The Beatles are coming! Okay it's not THE Beatles, but they sure look and sound like them, and they are coming to the South Okanagan Events Centre on November 2, 2012.
It's a sad fact of life there will never be a Beatles reunion; however, that doesn't mean you can't enjoy their music, live. RAIN, a Beatles tribute band, is coming to the Okanagan. Now this isn't just any run of the mill tribute band; no, it is not. RAIN is one of only two performing groups granted licensing from Sony and Applecore; the other is LOVE, performed by Cirque du Soleil. With that kind of backing, you know RAIN (which ran on Broadway for 300 shows and eight preview performances) is not to be missed.
In the late 70s, Mark Lewis founded Rain (formerly called Reign). The band gathered steam and recorded the soundtrack to the made-for-TV movie Birth of the Beatles.

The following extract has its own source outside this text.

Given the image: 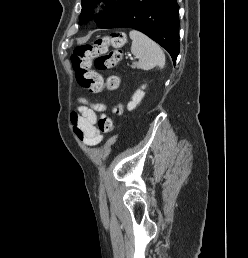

Today there are 14 members in RAIN. Considering their schedule, it's no wonder they need so many musicians. We spoke to Douglas Cox (Ringo) at his hotel room in Saskatoon. "There is an understudy for everyone if there is a long tour," he explained. "Typically five at a time go out."
The line up for this part of the tour consists of Jim Irizarry (John), Tom Teeley (George), Mac Ruffing (Paul), and Douglas Cox (Ringo) with Chris Smallwood on keyboards. He may leave on October 30 and Mark Beyer will replace him.
RAIN has been around, in some way, shape or form, longer than the Beatles themselves. They have mastered every song, gesture, and nuance of the legendary foursome.
Cox has been with the group for almost three years now and recalls the whirlwind this gig has taken him on.
"I used to go see RAIN all the time," he said, "because I enjoy the Beatles. Before they were a Broadway show, they did dinner theatre. I enjoyed the theatrical part. Their John Lennon guy died and he was the soul of the show and I stopped going to see them. Then three years ago I decided I'd like to go see the show again. It was on a Wednesday night. I ran into a friend who was a guitar tech and he brought us backstage. The band had just let someone go and they needed a Ringo. I auditioned on Thursday and started touring on Friday!"
Doing Broadway was a blur for all the band members. "We all rotated through the lineup when we played on Broadway. We'd be in town for two or three weeks and doing eight or nine shows a week. It was a gauntlet of work. The only thing you do is work. The show is so thought out and so precise, it is very exhausting. I never thought two hours of my life would wear me out at the end of the day. It's a pretty daunting day, and you do it every day so that at the end of the week you pray for the dark day so you can sleep in and go eat normal food."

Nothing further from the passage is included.